====== RECORDS SHOWN

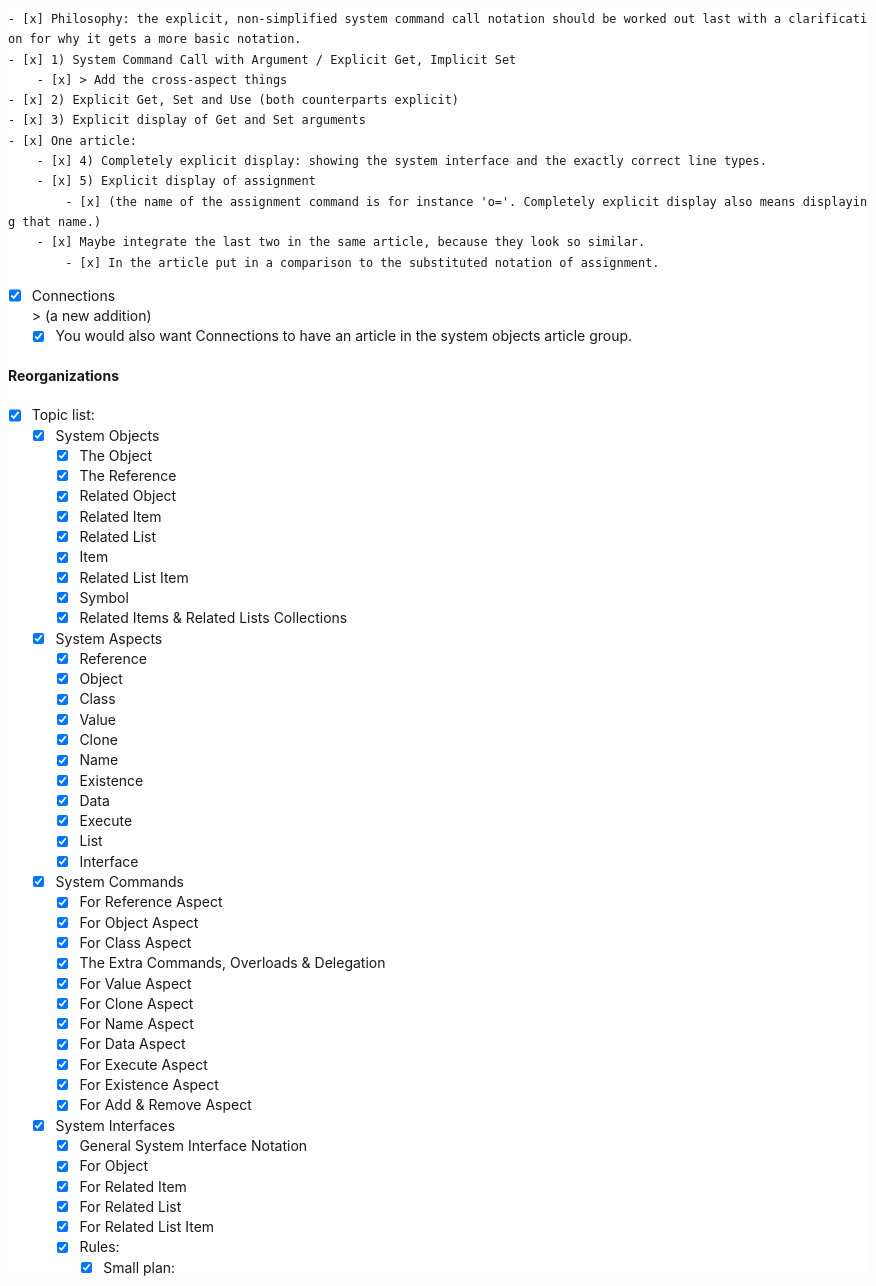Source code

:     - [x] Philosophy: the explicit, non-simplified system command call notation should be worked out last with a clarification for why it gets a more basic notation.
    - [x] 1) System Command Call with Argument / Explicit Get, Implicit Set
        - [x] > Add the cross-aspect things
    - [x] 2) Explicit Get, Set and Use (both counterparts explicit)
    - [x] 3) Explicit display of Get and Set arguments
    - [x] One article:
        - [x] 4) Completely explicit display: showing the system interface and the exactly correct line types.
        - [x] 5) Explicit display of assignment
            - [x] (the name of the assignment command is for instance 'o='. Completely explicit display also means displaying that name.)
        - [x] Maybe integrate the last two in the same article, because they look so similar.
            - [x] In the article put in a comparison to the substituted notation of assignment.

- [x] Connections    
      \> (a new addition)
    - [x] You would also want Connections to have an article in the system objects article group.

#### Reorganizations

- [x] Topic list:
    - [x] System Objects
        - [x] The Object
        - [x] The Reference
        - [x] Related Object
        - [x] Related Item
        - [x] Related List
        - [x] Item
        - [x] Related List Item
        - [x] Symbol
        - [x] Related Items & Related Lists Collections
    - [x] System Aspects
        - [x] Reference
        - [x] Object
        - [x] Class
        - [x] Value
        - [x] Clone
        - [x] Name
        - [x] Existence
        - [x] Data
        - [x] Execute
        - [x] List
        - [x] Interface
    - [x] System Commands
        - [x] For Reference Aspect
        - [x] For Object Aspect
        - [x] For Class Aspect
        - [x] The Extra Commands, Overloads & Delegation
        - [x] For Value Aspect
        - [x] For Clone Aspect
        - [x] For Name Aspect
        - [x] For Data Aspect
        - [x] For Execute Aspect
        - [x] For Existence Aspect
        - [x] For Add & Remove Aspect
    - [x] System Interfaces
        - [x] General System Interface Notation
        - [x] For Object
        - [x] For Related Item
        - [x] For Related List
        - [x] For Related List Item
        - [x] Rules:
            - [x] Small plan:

============

> PROBLEM TO WORK ON
Beginning with the line that contains "- [x] (the name", repeat every line through the end of the records and nothing more.

> ANSWER BELOW
            - [x] (the name of the assignment command is for instance 'o='. Completely explicit display also means displaying that name.)
        - [x] Maybe integrate the last two in the same article, because they look so similar.
            - [x] In the article put in a comparison to the substituted notation of assignment.

- [x] Connections    
      \> (a new addition)
    - [x] You would also want Connections to have an article in the system objects article group.

#### Reorganizations

- [x] Topic list:
    - [x] System Objects
        - [x] The Object
        - [x] The Reference
        - [x] Related Object
        - [x] Related Item
        - [x] Related List
        - [x] Item
        - [x] Related List Item
        - [x] Symbol
        - [x] Related Items & Related Lists Collections
    - [x] System Aspects
        - [x] Reference
        - [x] Object
        - [x] Class
        - [x] Value
        - [x] Clone
        - [x] Name
        - [x] Existence
        - [x] Data
        - [x] Execute
        - [x] List
        - [x] Interface
    - [x] System Commands
        - [x] For Reference Aspect
        - [x] For Object Aspect
        - [x] For Class Aspect
        - [x] The Extra Commands, Overloads & Delegation
        - [x] For Value Aspect
        - [x] For Clone Aspect
        - [x] For Name Aspect
        - [x] For Data Aspect
        - [x] For Execute Aspect
        - [x] For Existence Aspect
        - [x] For Add & Remove Aspect
    - [x] System Interfaces
        - [x] General System Interface Notation
        - [x] For Object
        - [x] For Related Item
        - [x] For Related List
        - [x] For Related List Item
        - [x] Rules:
            - [x] Small plan:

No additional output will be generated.